Principalmente, a forma de o medir depende da disponibilidade da informação e da base que utilizamos. A fim de estabelecer o que é sobrelotação e o que não é (o limiar), são tidos em conta diferentes aspectos, tais como o que queremos medir concretamente dentro da situação potencial de sobrelotação ou outras valorizações dos agregados familiares que estamos a analisar. Por vezes, estas considerações alteram-se com base em critérios culturais.
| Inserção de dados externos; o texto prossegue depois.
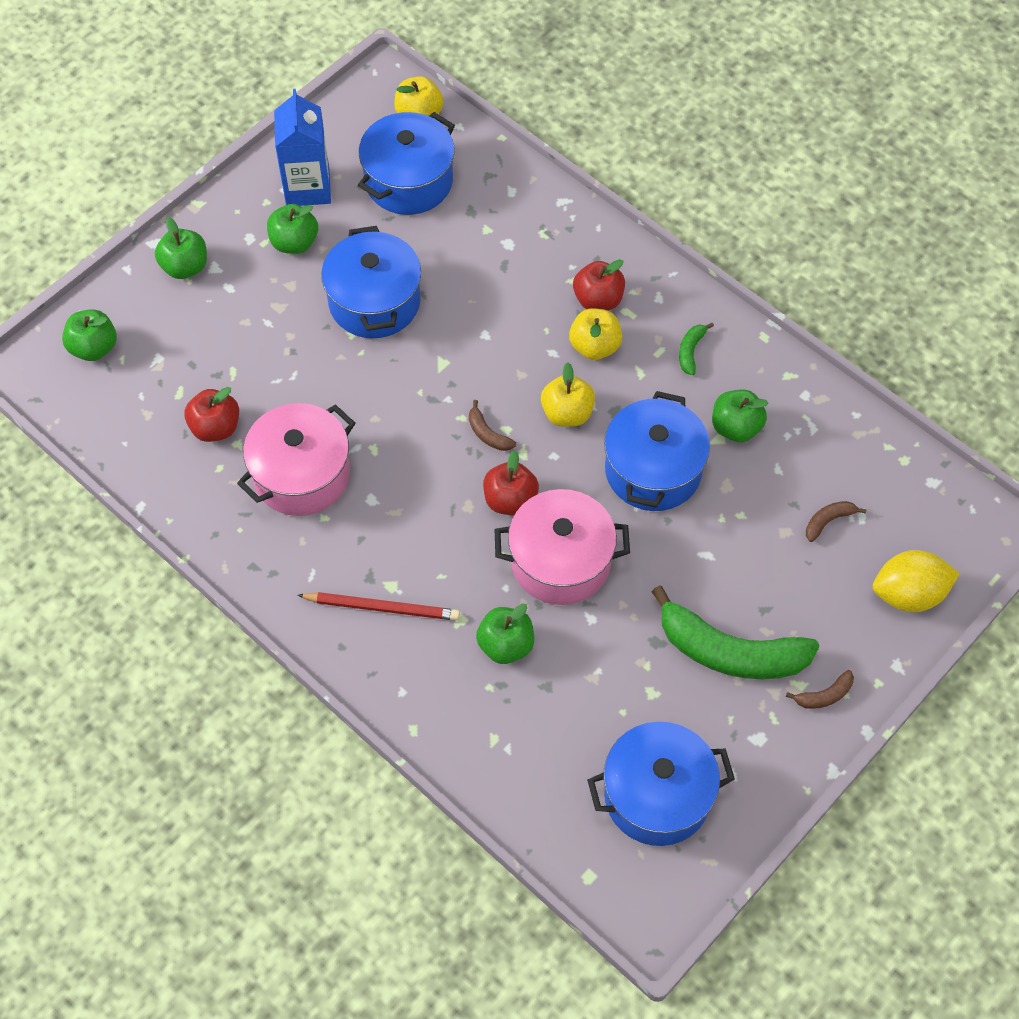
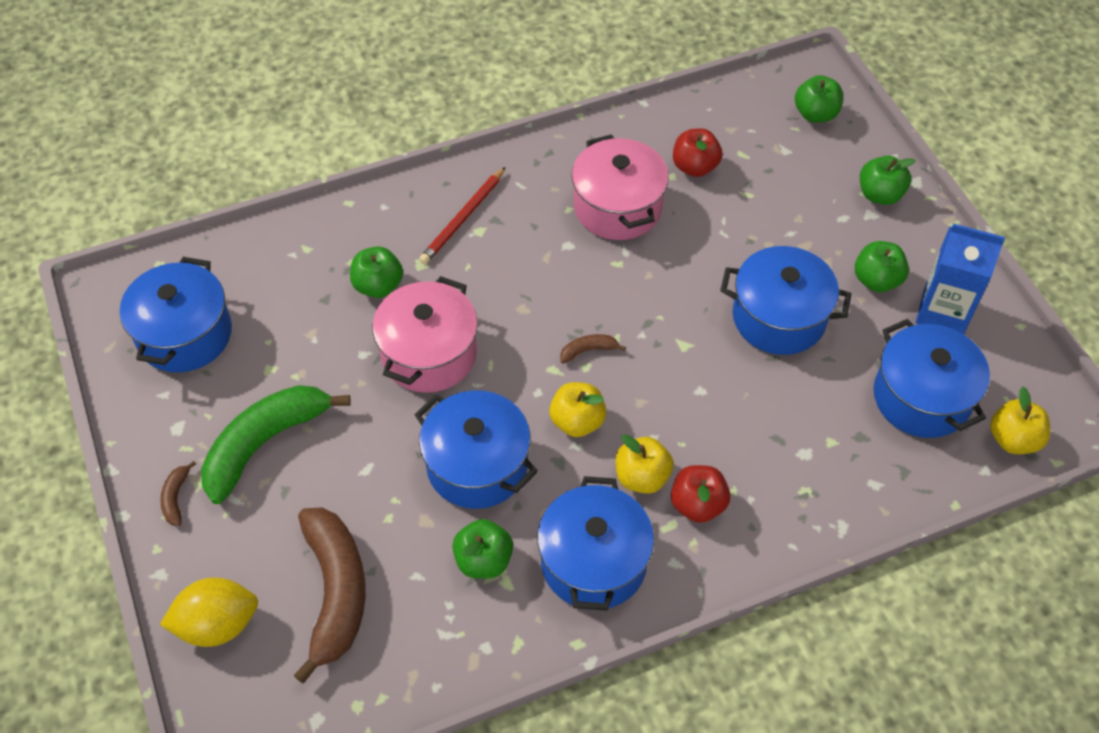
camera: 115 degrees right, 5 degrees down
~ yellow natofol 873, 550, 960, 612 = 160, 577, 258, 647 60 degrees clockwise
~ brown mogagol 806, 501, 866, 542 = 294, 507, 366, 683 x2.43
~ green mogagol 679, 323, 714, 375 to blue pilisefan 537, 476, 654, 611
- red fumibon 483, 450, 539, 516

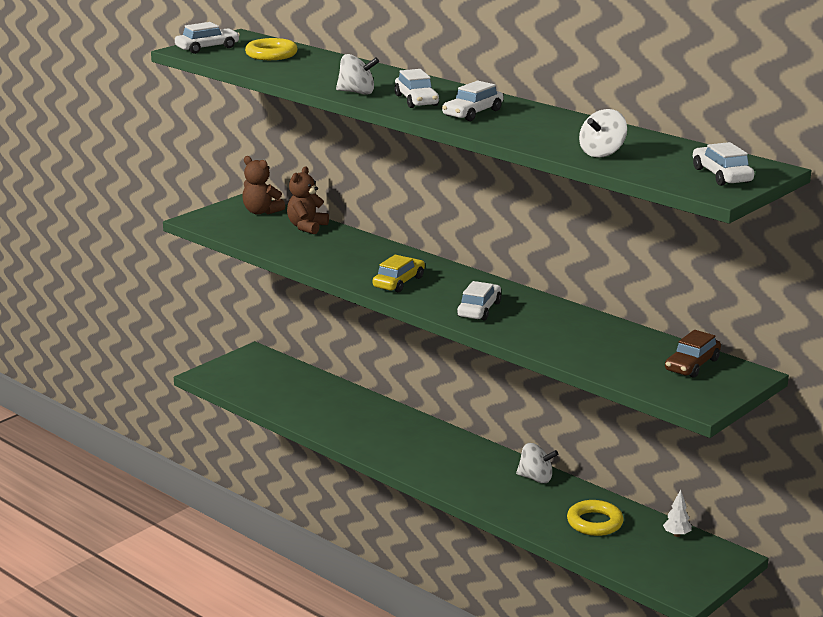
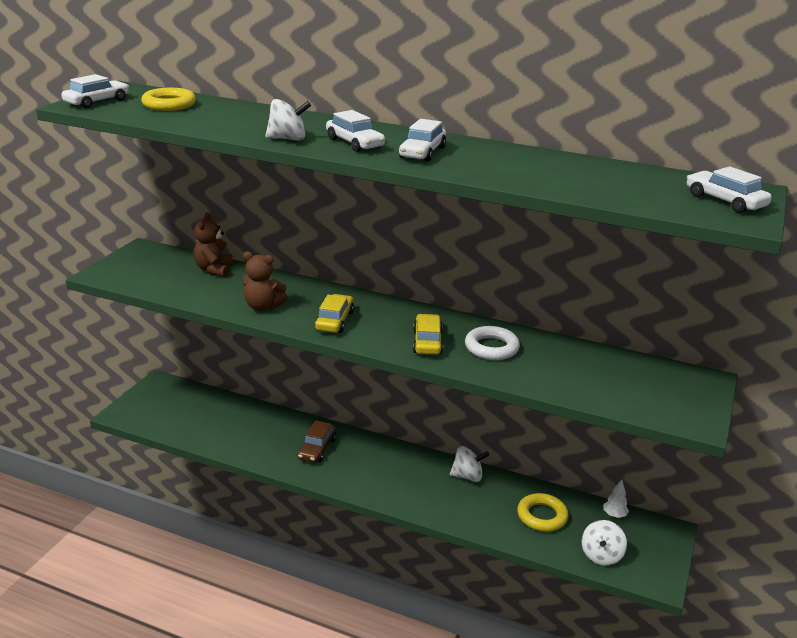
camera: 20 degrees left, 5 degrees up
~ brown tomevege 242, 156, 285, 215 to 242, 251, 288, 311
~ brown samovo 665, 330, 721, 378 to 298, 420, 336, 463
~ white samovo 457, 281, 501, 321 to yellow samovo 413, 314, 443, 355
+ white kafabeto 465, 326, 520, 360
~ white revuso 579, 109, 627, 158 to 582, 520, 627, 566

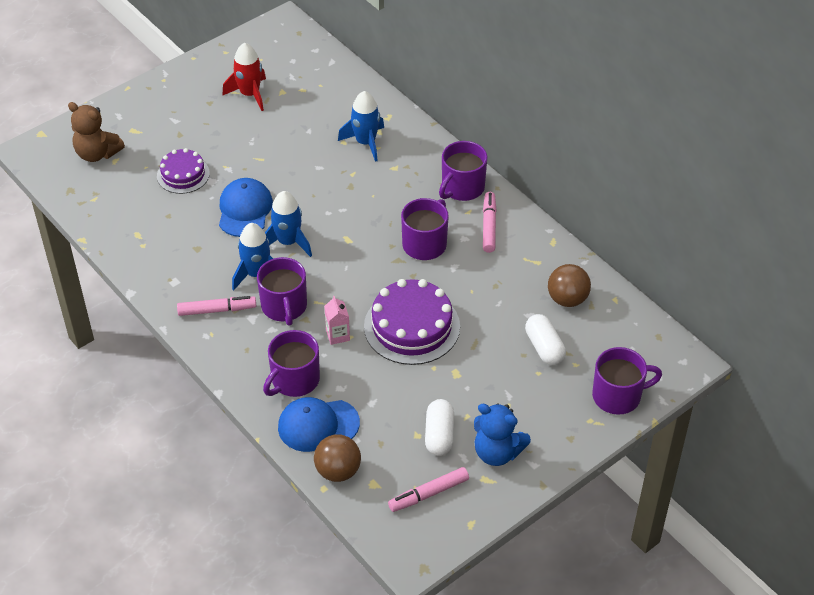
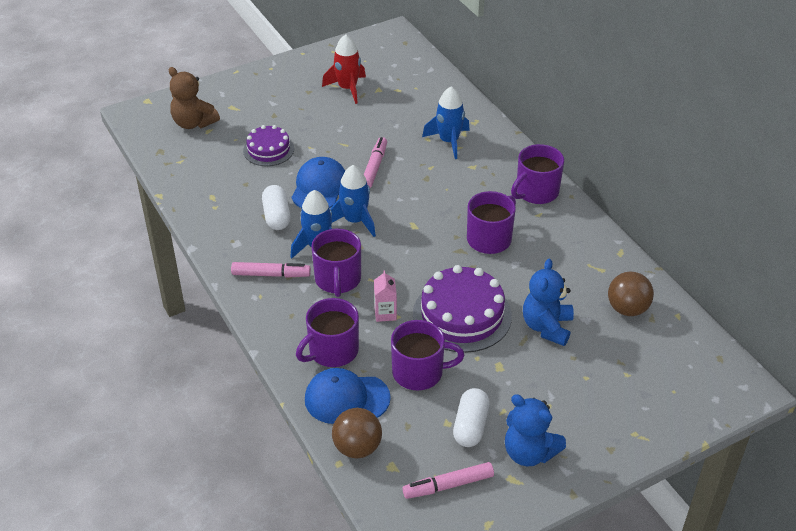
camera: 10 degrees right, 5 degrees down
~ white kidunufok 525, 314, 566, 365 to 262, 185, 291, 230
~ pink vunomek 483, 192, 497, 253 to 364, 137, 387, 188
~ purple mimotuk 592, 347, 662, 415 to 391, 320, 464, 391
+ blue tomevege 523, 259, 574, 346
Por exemplo, na América Latina, a Comissão Económica para a América Latina e o Caribe (CEPAL) estabelece uma superlotação de mais de 3 pessoas por quarto. Ou seja, mais uma pessoa do que as consideradas nos estudos europeus na Europa. A Organização Mundial da Saúde (OMS) aponta para a necessidade de espaço suficiente para a saúde e a vida familiar, incluindo pelo menos um grau mínimo de privacidade para cada membro do agregado familiar. Mais especificamente, aponta para a necessidade de dormitórios separados para adolescentes e membros adultos de sexos opostos. Aponta também para a necessidade de os animais de estimação dormirem num local diferente do ocupado pelos membros do agregado familiar.
Na Europa, o instituto de estatística EUROSTAT utiliza uma medida mais complexa e rigorosa, tendo em conta que a sobrelotação não tem o mesmo efeito em função da idade ou parentesco das pessoas que ocupam o agregado familiar. Faz sentido se pensarmos que a superlotação num agregado multipessoal não familiar com várias pessoas terá um impacto diferente na qualidade de vida dos seus ocupantes do que quando a superlotação ocorre entre membros do mesmo núcleo.
Definem o limiar determinando a situação de excesso de pessoas por espaço disponível, tendo em conta tanto a idade como as relações familiares entre os membros do agregado familiar. Assim, a definição de espaço mínimo será:
Mas, especificamente, como é que isso afecta as pessoas com mais de 65 anos? Bem, eles estão numa situação melhor do que o resto das idades. Apenas 1,9% estão superlotados, sendo as crianças as que mais sofrem. Como esperado, à medida que a situação económica do agregado familiar se agrava, aumenta o número de pessoas de qualquer idade que sofrem deste problema.
Enquanto a superlotação em outras fases da vida pode responder a uma estratégia residencial temporária, no caso dos idosos, geralmente responde a outras razões e é considerada indefinidamente. Na maioria dos casos, o que acontece é que a necessidade de espaço pessoal das pessoas idosas tem de ser subestimada. Muitas vezes acontece quando o avô vai viver com os filhos. Às vezes não há simplesmente nenhum espaço extra, e as soluções para este problema não são ideais.
É especialmente difícil quando falamos de moradias rotativas, onde o idoso vai um mês com cada filho. Nem todas as casas estão preparadas para dar abrigo a uma pessoa extra, e quando se trata de uma ocupação temporária, a importância do espaço pessoal dos idosos é ainda mais subestimada, como se o facto de viverem com os filhos significasse que não precisam do seu próprio espaço. É o caso das salas de jantar que se tornaram dormitórios (por vezes quando o programa favorito da família termina) ou dos terraços fechados, espaços delimitados por cortinas. Com a melhor das intenções, mas o amor dos filhos e netos não anula a existência de necessidades associadas à habitação. E ter um espaço privado em casa é uma delas.